→ Task goal
For the word "Bilimsel", copy every line of the material that includes it.

------------------------

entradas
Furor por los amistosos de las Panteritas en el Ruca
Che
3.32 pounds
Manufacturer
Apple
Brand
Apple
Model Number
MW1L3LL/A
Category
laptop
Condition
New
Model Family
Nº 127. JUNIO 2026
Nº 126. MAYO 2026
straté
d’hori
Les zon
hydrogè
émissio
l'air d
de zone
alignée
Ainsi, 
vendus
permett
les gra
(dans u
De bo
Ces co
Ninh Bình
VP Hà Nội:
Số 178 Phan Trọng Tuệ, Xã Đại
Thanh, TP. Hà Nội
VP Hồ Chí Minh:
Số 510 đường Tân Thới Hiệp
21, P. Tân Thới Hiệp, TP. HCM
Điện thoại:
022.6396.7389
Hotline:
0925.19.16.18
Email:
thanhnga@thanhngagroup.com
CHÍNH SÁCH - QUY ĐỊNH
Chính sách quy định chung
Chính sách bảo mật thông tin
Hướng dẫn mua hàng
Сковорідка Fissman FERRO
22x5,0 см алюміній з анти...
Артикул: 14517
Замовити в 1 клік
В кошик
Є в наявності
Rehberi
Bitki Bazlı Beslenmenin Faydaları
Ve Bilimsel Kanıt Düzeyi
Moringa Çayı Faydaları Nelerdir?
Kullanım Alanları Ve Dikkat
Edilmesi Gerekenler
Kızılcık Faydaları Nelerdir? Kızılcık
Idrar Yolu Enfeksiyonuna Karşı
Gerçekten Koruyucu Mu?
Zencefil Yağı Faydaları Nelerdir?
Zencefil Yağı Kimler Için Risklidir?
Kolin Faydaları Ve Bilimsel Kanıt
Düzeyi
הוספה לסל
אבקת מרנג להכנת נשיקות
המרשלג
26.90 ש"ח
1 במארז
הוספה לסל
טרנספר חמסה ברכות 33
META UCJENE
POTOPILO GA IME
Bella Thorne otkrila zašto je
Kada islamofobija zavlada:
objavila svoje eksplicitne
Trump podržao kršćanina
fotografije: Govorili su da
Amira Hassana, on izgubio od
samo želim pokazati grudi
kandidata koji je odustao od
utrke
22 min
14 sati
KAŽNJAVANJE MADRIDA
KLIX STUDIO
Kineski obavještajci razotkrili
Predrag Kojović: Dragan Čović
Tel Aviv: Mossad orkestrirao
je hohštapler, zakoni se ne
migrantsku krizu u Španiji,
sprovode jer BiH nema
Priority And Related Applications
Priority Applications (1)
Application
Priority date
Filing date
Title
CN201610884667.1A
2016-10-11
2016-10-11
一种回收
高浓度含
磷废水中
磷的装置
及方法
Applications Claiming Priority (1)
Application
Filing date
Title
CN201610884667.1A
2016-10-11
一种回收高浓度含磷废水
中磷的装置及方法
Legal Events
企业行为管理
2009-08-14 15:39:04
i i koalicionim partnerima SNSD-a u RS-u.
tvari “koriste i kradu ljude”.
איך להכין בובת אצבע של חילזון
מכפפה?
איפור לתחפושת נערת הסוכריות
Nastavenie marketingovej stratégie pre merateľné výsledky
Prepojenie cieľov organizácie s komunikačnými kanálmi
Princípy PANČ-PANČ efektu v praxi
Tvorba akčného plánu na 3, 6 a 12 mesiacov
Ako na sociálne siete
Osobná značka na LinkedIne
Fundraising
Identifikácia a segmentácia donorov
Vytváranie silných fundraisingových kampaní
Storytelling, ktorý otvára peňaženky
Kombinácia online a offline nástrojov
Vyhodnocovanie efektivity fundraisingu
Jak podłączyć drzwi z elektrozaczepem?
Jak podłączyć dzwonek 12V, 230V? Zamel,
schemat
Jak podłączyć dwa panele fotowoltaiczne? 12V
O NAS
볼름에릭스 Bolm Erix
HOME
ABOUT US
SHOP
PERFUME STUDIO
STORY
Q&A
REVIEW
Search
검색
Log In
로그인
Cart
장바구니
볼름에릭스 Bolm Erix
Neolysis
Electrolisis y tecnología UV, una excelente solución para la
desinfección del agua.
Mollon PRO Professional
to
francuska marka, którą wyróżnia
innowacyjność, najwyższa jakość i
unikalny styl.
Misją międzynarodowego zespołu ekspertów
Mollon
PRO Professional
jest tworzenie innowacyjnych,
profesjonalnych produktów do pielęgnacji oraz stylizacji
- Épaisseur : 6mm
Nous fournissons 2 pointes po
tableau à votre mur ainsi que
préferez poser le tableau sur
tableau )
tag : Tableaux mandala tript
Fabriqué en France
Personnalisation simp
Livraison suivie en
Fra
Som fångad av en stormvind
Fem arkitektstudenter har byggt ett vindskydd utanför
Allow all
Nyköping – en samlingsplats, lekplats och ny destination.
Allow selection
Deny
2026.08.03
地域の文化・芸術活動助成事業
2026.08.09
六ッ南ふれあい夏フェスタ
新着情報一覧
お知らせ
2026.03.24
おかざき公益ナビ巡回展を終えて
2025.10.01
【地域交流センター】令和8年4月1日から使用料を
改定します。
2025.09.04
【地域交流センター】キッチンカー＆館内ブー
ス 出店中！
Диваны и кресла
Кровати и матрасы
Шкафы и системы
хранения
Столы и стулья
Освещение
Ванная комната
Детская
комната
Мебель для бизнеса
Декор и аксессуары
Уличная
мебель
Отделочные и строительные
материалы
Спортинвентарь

------------------------

→ Solution to this problem
Ve Bilimsel Kanıt Düzeyi
Kolin Faydaları Ve Bilimsel Kanıt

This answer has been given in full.